6.1 KiB
File: docs/ARCHITECTURE.md
Version: v0.3.4
Last updated: November 2025
Maintainer: Leak Technologies
Project: Goondex
Goondex System Architecture Overview
Purpose:
This document outlines the internal structure, key modules, and data flow of Goondex. It defines how importer, tagging, and metadata systems interact, ensuring consistent development practices and clear separation of responsibilities across the codebase.
High-Level Overview
Goondex is a modular image importer and metadata indexer designed primarily for PornPics galleries.
Its long-term goal is to evolve into a general-purpose adult media cataloguing and tagging framework.
Core functions:
- Gallery importing and metadata storage
- Automated tag inference from titles and descriptions
- Performer and source enrichment (via ThePornDB)
- Semantic search and ML dataset generation (planned v0.4.x)
- CLI-driven operations with simple developer alias support
Primary Directories
src/importer/
cli.py - Main command entrypoint for all user-facing operations.
gallery_importer.py - Handles gallery downloading, metadata management, and index updates.
tag_gallery.py - Manages tagging logic, inference, and validation.
tag_utils.py - Shared utilities for YAML parsing and tag validation.
index_builder.py - Rebuilds gallery index files after import or refresh.
fetch_gallery_metadata.py - Scrapes PornPics galleries for metadata and image URLs.
tpdb_bridge.py - Integrates with ThePornDB API for performer enrichment.
config/ - Contains YAML and JSON config templates for environment paths.
reports/ - Stores generated statistics, tag summaries, and validation logs.
tag_dictionaries/ - Modular YAML tag dictionaries (body, acts, clothing, context).
docs/
BRANDING.md - Defines visual and branding identity.
ARCHITECTURE.md - This file.
CHANGELOG.md - Version history and release notes.
ROADMAP.md - Planned features and milestones.
Core Workflow
-
Import
- User runs
goondex import <url>orpython -m src.importer.cli import <url>. - The system fetches gallery metadata and image URLs.
- Metadata is saved to disk under Galleries/_<model_name>/.
- Images are downloaded using threaded requests.
- User runs
-
Tagging
- On import completion, automatic tagging runs via tag_gallery.py.
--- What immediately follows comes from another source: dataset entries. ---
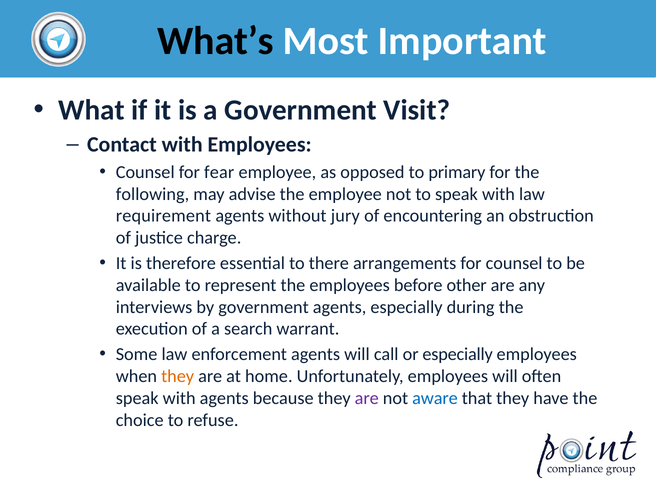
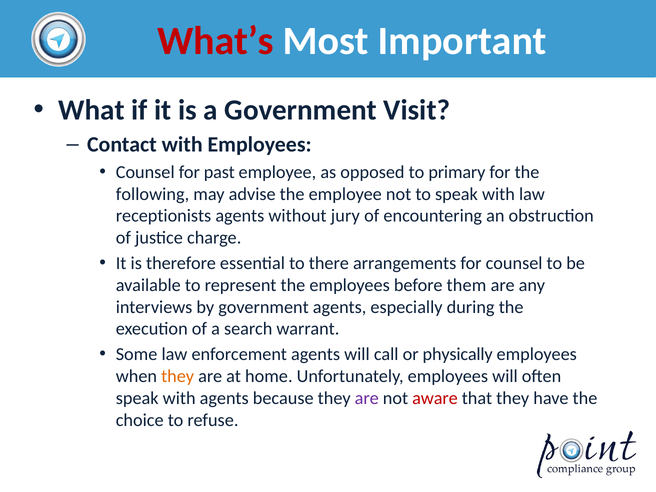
What’s colour: black -> red
fear: fear -> past
requirement: requirement -> receptionists
other: other -> them
or especially: especially -> physically
aware colour: blue -> red
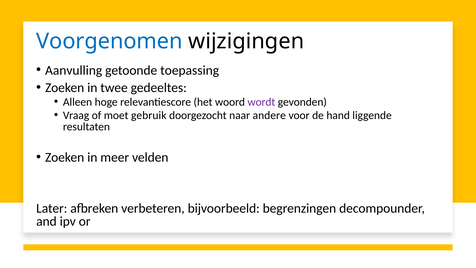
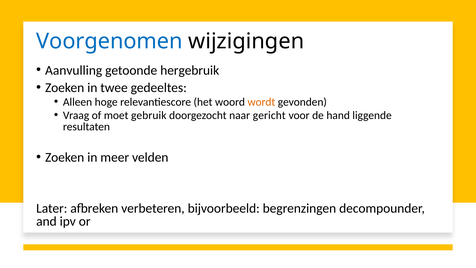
toepassing: toepassing -> hergebruik
wordt colour: purple -> orange
andere: andere -> gericht
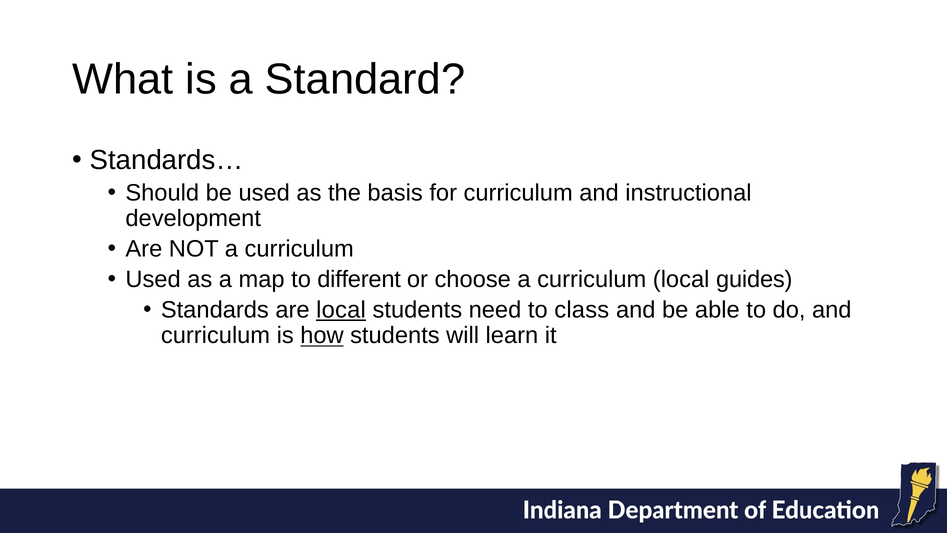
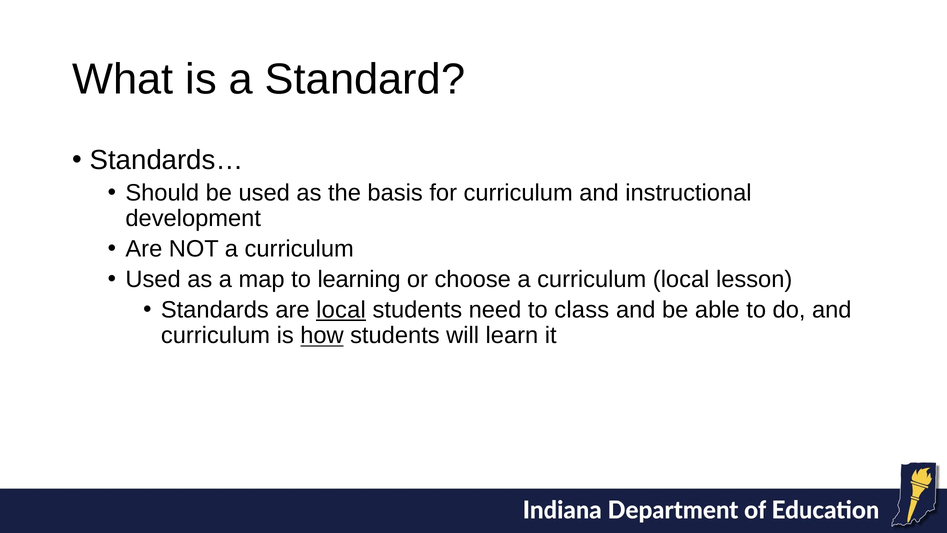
different: different -> learning
guides: guides -> lesson
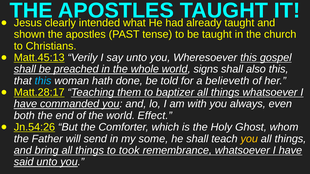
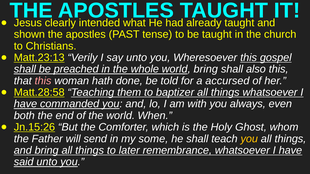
Matt.45:13: Matt.45:13 -> Matt.23:13
world signs: signs -> bring
this at (43, 81) colour: light blue -> pink
believeth: believeth -> accursed
Matt.28:17: Matt.28:17 -> Matt.28:58
Effect: Effect -> When
Jn.54:26: Jn.54:26 -> Jn.15:26
took: took -> later
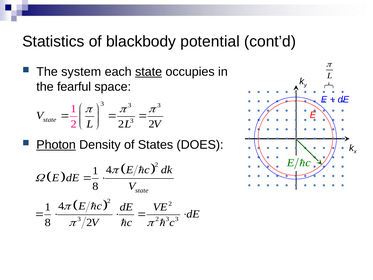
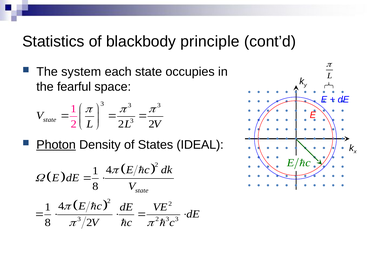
potential: potential -> principle
state at (149, 72) underline: present -> none
DOES: DOES -> IDEAL
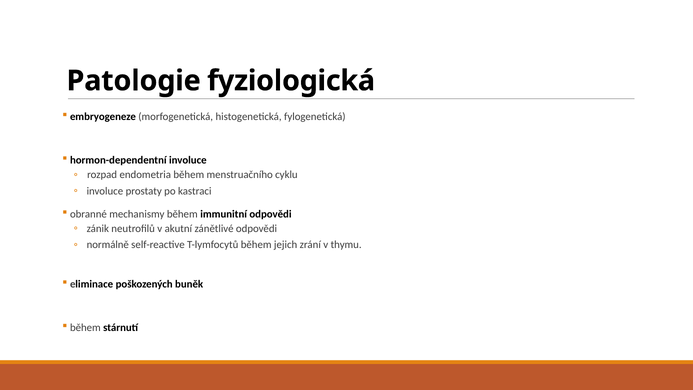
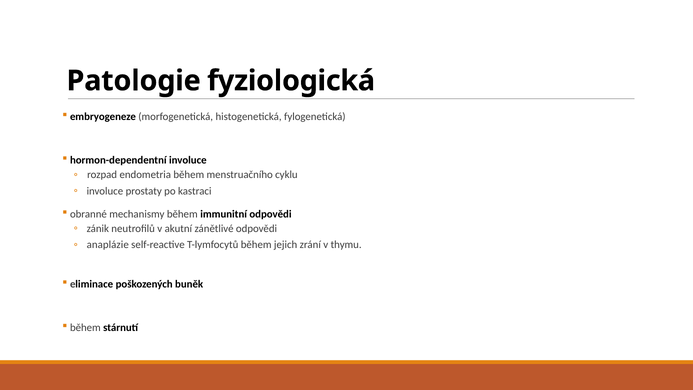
normálně: normálně -> anaplázie
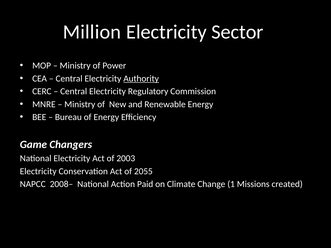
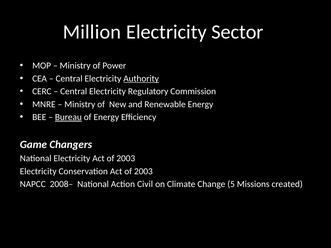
Bureau underline: none -> present
Conservation Act of 2055: 2055 -> 2003
Paid: Paid -> Civil
1: 1 -> 5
- Inferred tags are based on YAML dictionaries and keyword matches.
- Users can adjust tags manually or re-run
goondex refresh-one.
-
Indexing
- After import, index_builder.py rebuilds a global index for CLI listing.
- Index entries include title, models, source, and folder references.
-
Enrichment (optional)
- ThePornDB bridge pulls performer metadata and merges it with local entries.
- Data is stored in a lightweight SQLite database for reusability.
-
Validation
- Tag dictionaries are validated via
goondex validate-tags. - Reports are saved to /src/importer/reports/ for long-term tracking.
- Tag dictionaries are validated via
Data Structure
Each gallery folder includes:
metadata.json - Core descriptive data and tags.
failed_downloads.json (optional) - Log of skipped or failed images.
inferred_tags - Automatically detected tags stored separately from user edits.
source_url - Original import link for refresh operations.
Metadata fields (core schema):
title
models
categories
tags
image_urls
source_url
views
rating
last_refreshed
CLI Commands (as of v0.3.4)
import - Import new gallery from PornPics.
refresh-all - Refresh tags for all galleries.
refresh-one - Refresh tags for one gallery.
validate-tags - Validate YAML tag dictionaries.
tag-stats - Generate tag frequency report.
list - List all galleries.
list-tags - List tags for one gallery.
add - Add a tag manually.
remove - Remove a tag manually.
add-multi - Add multiple tags at once.
show-metadata - Display metadata.json contents.
source set - Set or bulk-set gallery source.
Planned Evolution
v0.4.x
- Introduce ML dataset builder for hybrid text and image embeddings.
- Implement semantic search with CLIP model integration.
- Support multiple site importers beyond PornPics.
- Add confidence scoring for auto-tagging accuracy.
v0.5.x
- Implement Web UI with search, tag filters, and visual gallery grid.
- Introduce local model inference (GroundingDINO + SAM).
- Build API layer for remote clients.
Design Philosophy
Keep it modular, transparent, and locally maintainable.
Every import should leave a clean, readable data trail.
Avoid hard dependencies — keep Python standard library primary, with only essential external libraries (requests, tqdm, yaml).
All scripts must remain executable from both CLI and within the src context.
Maintain clean commit history and clearly versioned documentation (as done with this file).